Kortom de hoofdregel luidt dat opgeslagen/vastgelegde gegevens moeten worden gevorderd. Uitzonderingen hierop zijn:
- –
Zonder vordering kan een burger gegevens verstrekken op basis van vrijwillige medewerking (hieronder wordt verstaan op eigen initiatief of desverzocht door de opsporingsambtenaar).
- –
Een bedrijf of instelling kan zonder vordering gegevens verstrekken, indien die verstrekking gepaard gaat met aangifte. Dan is sprake van gegevens die op eigen initiatief zijn verstrekt.
- –
Geen vordering is nodig voor gegevens die vrij opvraagbaar zijn (bijvoorbeeld het openbaar deel van het register van het Kadaster/de Kamer van Koophandel of het internet).
- –
Evenmin is een vordering nodig indien de gegevens op grond van bijzondere wetgeving kunnen worden verkregen. Wel geldt dat de regeling omtrent inbeslagneming in dit geval niet kan worden toegepast als het doel uitsluitend is de verkrijging van gegevens die staan op de gegevensdrager en niet om de gegevensdrager zelf.
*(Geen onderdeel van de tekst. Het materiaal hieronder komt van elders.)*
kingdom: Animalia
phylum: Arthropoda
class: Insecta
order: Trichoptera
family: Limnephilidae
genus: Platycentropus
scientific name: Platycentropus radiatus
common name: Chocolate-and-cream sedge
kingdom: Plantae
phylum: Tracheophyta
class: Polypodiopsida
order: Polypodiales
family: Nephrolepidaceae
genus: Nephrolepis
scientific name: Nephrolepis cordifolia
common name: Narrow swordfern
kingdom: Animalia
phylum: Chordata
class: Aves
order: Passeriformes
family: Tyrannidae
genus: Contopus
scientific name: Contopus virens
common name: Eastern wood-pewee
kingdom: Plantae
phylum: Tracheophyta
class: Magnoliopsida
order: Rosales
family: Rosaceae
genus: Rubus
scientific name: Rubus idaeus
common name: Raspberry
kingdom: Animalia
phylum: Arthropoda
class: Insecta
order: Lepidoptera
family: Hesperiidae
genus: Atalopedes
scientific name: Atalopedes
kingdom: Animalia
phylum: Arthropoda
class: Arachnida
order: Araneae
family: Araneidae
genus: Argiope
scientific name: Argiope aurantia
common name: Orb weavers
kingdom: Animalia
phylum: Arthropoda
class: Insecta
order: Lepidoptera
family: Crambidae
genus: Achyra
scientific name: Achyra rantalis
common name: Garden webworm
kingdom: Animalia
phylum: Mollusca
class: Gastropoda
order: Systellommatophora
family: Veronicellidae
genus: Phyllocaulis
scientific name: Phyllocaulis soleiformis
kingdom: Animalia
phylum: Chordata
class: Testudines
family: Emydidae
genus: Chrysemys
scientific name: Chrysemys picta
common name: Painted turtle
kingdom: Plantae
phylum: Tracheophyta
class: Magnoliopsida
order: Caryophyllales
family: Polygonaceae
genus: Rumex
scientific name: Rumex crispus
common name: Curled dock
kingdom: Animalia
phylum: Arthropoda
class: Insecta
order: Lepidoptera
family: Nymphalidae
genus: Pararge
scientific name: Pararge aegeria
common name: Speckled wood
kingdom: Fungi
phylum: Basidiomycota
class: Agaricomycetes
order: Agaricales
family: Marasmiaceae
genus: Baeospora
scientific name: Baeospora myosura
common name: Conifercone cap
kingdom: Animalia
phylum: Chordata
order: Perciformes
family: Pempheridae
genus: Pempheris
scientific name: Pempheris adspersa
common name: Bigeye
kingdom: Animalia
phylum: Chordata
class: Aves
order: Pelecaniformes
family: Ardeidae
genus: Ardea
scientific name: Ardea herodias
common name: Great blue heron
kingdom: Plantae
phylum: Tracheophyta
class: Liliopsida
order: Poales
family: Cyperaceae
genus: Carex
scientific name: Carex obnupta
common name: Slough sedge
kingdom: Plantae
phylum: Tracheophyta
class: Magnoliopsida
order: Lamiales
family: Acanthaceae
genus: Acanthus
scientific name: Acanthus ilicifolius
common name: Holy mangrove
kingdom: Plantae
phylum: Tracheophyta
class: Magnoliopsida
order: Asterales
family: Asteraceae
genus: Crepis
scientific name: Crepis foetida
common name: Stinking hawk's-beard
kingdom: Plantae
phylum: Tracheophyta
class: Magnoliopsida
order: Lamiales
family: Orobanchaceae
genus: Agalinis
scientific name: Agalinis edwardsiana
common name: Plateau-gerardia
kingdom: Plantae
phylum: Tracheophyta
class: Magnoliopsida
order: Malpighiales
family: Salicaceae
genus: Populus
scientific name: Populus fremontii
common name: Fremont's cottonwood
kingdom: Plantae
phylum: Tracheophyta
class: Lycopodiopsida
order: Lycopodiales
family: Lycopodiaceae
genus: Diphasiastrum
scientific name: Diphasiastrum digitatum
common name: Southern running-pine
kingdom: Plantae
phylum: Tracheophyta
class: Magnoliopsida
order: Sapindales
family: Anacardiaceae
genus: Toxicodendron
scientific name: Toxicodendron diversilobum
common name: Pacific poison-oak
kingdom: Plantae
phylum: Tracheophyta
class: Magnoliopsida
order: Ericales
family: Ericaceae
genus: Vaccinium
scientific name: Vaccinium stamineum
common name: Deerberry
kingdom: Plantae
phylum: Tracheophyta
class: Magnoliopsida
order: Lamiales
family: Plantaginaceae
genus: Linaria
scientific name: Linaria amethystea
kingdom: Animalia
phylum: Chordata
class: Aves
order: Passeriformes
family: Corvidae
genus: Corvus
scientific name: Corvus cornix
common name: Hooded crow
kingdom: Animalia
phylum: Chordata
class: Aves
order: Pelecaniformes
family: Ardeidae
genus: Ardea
Uiteraard kan een bedrijf/instelling buiten de regeling van de bevoegdheden tot het vorderen van gegevens om, vrijwillig uit eigen beweging gegevens verstrekken die niet onder de bescherming van de Wet bescherming persoonsgegevens vallen.
Op grond van de bevoegdheden tot het vorderen van gegevens (artt. 126nc/126uc–126nh/126uh Sv) kunnen in beginsel bij derden gegevens worden opgevraagd over elke persoon van wie de gegevens van belang kunnen zijn voor het onderzoek, zoals een slachtoffer of een bekende van de verdachte. Het beginsel van proportionaliteit brengt met zich mee dat de eventuele beperking van de persoonlijke levenssfeer van de perso(o)n(en) over wie gegevens worden gevorderd in verhouding moet staan tot het belang van het opsporingsonderzoek. In het geval gegevens worden opgevraagd over niet-verdachte personen zal het beginsel van proportionaliteit hogere eisen stellen aan de motivering ten aanzien van het toepassen van de bevoegdheden tot het vorderen van gegevens dan in het geval er gegevens worden gevorderd over een verdachte.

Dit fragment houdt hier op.